The meixmp motor object is a low level driver for controlling a single axis. To control a collection of motors the system also provides an meixmp object. It extends the abstract motor container class from Leonardos system and represents a mid-level driver for controlling multiple motors. It spawns a separate thread that runs the actual control code and communicates with the hardware. The meixmp module wraps the MPI Control object. The meixmp module is responsible for creating, destroying, and maintaining the individual meixmp motors in the system. This module also creates and manages an Event Manager object, which as described previously, generates event objects for enabled event sources.
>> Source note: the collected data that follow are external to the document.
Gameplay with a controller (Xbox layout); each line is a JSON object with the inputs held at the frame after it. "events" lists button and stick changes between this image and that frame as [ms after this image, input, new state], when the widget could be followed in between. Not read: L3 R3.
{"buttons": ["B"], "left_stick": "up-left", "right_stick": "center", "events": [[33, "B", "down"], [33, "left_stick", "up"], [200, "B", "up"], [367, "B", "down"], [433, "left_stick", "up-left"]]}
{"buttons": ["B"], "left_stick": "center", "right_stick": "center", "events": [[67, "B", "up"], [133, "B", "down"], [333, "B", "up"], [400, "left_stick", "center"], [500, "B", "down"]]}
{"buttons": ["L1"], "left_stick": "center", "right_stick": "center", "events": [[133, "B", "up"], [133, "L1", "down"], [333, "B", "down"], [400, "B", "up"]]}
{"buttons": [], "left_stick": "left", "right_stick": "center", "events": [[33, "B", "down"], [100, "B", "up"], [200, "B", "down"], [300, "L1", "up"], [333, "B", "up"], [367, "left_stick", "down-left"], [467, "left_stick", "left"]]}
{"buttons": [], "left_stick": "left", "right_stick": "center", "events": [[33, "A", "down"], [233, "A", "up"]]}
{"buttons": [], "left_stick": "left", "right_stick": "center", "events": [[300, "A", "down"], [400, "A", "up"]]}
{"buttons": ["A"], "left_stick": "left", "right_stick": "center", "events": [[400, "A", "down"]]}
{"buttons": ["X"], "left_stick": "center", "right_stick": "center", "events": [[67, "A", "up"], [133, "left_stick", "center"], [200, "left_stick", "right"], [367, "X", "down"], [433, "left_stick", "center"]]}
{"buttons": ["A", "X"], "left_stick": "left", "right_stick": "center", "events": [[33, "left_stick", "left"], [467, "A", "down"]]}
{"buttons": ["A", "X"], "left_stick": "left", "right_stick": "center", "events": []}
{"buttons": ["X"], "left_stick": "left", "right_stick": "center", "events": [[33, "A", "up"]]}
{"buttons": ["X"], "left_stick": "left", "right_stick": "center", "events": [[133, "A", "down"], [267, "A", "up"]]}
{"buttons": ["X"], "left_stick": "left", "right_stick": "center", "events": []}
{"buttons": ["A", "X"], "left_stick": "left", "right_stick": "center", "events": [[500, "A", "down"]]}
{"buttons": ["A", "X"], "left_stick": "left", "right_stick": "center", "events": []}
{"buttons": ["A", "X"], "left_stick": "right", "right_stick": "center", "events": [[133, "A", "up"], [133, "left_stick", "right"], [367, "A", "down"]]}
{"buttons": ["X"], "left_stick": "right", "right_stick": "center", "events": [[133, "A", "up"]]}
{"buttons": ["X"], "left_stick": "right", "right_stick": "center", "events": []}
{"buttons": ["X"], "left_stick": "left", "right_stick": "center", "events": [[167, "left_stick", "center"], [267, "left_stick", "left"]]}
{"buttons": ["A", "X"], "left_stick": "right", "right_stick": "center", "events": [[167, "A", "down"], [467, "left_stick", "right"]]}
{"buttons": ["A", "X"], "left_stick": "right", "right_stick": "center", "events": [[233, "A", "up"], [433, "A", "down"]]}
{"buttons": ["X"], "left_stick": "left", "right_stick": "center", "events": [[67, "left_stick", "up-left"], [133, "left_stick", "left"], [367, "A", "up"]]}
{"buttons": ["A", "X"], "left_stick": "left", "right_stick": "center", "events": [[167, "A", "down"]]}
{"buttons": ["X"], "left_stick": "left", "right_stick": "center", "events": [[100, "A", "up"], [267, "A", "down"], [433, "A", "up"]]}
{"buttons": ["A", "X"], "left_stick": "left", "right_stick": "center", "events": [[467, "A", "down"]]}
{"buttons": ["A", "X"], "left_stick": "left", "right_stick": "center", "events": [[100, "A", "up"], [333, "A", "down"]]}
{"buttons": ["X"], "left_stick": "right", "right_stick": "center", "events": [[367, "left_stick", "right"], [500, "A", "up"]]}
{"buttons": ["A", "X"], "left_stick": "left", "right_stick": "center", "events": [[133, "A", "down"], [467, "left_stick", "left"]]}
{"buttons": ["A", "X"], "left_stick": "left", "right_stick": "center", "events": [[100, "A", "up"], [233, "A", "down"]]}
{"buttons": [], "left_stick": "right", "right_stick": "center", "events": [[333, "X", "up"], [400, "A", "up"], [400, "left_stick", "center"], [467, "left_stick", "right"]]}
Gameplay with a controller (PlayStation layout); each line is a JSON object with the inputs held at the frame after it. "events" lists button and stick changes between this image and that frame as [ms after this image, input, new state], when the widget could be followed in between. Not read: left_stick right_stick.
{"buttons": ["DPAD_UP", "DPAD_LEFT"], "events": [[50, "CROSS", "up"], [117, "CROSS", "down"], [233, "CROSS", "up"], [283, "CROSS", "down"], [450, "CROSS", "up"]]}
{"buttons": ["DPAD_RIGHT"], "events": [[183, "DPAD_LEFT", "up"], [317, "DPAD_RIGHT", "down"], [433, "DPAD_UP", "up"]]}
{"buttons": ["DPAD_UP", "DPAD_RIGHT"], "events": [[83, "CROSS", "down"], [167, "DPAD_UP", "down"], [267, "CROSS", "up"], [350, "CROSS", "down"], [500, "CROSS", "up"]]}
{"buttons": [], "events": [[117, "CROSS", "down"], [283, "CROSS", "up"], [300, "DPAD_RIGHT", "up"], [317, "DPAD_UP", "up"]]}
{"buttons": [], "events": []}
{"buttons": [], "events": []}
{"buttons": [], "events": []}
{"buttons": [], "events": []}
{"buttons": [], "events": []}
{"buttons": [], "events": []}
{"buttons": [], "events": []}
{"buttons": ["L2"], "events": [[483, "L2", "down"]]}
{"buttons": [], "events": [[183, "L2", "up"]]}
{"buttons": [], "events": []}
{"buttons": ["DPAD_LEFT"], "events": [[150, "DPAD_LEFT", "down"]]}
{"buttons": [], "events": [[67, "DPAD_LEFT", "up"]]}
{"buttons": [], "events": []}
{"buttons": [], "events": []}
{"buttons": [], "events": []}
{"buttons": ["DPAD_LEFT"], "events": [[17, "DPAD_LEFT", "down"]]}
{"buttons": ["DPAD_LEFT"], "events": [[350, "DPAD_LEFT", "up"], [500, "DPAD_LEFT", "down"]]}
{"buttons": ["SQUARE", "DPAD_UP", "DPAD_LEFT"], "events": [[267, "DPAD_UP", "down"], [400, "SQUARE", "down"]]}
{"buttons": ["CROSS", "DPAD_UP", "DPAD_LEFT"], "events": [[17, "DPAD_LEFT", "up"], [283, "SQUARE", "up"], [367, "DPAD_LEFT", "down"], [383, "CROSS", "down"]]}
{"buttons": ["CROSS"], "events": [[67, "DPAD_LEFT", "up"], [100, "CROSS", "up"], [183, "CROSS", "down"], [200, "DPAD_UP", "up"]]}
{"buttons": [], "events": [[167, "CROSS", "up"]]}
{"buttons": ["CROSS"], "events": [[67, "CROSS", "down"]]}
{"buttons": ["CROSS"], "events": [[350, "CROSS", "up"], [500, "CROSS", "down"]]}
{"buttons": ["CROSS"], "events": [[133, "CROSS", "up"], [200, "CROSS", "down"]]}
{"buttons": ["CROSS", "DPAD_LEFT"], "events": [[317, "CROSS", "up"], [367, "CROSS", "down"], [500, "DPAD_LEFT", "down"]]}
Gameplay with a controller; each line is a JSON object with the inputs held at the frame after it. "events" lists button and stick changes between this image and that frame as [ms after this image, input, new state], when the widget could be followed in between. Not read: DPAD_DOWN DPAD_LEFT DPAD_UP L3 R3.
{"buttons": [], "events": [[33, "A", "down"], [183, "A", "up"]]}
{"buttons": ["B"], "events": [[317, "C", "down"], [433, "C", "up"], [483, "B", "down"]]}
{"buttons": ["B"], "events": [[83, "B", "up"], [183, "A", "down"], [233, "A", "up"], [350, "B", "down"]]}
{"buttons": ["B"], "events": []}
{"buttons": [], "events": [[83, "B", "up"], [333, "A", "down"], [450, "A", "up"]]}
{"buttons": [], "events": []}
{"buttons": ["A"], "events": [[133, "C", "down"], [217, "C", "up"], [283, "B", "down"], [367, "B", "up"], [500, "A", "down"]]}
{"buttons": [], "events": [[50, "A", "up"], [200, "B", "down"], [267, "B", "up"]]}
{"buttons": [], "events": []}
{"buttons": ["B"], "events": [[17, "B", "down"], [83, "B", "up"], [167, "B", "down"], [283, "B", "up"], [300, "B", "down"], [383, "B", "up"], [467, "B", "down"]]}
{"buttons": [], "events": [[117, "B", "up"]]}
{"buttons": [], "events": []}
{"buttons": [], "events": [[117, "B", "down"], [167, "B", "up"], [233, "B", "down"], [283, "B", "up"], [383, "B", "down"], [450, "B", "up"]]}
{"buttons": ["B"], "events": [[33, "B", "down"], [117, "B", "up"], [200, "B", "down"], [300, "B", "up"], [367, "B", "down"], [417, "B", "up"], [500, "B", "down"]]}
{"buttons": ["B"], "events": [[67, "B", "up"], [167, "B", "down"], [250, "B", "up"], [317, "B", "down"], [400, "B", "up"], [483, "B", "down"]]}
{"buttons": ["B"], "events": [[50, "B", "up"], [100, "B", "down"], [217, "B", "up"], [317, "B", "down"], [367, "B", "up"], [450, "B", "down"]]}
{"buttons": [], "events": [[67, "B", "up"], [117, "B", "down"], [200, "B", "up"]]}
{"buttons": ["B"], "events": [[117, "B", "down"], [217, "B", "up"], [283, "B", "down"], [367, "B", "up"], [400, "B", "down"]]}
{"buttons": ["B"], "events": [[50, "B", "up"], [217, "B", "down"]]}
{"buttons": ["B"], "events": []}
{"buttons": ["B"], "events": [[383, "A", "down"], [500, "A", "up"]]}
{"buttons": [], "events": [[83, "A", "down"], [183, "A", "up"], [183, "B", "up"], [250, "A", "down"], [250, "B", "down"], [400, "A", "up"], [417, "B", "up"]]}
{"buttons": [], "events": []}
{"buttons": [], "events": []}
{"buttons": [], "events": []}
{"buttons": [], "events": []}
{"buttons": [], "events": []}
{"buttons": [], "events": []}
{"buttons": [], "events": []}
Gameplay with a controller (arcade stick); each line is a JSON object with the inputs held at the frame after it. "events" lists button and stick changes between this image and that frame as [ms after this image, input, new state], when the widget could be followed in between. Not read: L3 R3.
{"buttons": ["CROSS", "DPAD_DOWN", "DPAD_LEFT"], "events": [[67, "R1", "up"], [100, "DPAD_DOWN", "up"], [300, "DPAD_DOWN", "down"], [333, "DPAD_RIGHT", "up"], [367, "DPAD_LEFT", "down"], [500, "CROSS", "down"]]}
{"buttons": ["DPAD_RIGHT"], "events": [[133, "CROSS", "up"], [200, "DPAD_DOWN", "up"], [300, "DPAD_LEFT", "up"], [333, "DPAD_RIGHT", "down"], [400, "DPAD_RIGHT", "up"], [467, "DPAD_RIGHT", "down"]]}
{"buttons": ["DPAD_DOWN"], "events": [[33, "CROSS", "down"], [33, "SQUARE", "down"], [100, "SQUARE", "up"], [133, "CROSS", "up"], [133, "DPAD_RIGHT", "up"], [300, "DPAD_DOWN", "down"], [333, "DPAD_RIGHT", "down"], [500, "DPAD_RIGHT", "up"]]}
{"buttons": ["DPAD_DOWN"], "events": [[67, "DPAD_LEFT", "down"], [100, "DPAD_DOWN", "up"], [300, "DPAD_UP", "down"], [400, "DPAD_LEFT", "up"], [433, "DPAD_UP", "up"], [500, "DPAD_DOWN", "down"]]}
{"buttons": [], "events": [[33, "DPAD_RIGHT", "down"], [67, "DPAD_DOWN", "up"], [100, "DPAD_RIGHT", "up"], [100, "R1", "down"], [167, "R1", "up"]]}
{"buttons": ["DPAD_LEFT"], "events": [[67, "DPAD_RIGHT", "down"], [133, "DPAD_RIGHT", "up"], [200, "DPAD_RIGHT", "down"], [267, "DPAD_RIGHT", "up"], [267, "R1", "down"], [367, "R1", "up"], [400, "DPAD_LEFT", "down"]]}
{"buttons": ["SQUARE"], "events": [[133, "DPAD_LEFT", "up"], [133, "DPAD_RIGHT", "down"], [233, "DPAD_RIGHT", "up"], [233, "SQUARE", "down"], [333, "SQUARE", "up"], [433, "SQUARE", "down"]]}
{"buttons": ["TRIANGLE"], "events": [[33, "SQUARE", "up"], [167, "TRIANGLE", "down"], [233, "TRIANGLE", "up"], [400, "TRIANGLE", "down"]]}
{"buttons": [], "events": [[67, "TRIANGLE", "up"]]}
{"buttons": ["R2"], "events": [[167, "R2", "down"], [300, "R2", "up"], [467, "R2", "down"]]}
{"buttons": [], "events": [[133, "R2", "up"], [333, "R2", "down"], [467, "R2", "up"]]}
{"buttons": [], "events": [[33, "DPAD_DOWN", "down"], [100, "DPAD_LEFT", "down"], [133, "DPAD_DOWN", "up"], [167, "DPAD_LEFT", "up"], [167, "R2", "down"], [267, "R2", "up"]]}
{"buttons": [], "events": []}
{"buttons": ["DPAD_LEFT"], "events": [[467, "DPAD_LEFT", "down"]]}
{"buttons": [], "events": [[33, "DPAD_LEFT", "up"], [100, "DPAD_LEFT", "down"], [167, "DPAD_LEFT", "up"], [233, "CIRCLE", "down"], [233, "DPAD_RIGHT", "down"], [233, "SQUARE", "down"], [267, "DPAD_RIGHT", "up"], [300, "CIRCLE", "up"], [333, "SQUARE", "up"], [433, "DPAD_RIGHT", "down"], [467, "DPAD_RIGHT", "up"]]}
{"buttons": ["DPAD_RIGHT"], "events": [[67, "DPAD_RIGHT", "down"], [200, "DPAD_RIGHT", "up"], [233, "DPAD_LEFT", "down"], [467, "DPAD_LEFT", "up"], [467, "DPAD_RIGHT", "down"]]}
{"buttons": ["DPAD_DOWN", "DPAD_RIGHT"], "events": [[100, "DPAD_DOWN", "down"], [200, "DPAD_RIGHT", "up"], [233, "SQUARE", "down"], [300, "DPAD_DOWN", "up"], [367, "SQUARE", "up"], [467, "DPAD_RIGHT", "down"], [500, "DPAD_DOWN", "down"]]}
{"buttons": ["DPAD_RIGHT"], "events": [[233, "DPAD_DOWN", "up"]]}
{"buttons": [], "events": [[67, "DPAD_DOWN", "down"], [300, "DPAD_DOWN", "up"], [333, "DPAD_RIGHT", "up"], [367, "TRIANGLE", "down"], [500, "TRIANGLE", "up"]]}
When the meixmp module starts up, it loads the appropriate configuration file and creates all the meixmp motor objects as specified. Once all of the meixmp motor objects have been created, the module enters its auto calibration phase where it discovers the limits of each motor and moves them to their origins. The details of this auto calibration phase are described in the next section. After auto calibration, the module spawns a main thread of execution. In the main thread, the meixmp module continually polls the event manager and motors for critical error events such as limit and position errors. It also tries to move the motors to their target positions. Actual movement commands for the motors, on the high level, are sent by the behavior system via IRCP. On the low level they are handled by callbacks. The main thread also waits for a termination signal after which it disables all of the motors it controls and terminates. A listing of the more important methods in meixmp is shown in Table 3.

TABLE 3 Function Description void enable( ) Enable the joint void disable( ) Disable the joint void set_target_position(float) Set the joint's target position void poll( ) Polls the event manager for events

Table 4 is a listing of the configuration file roco.dat used to configure the prototype motor control system.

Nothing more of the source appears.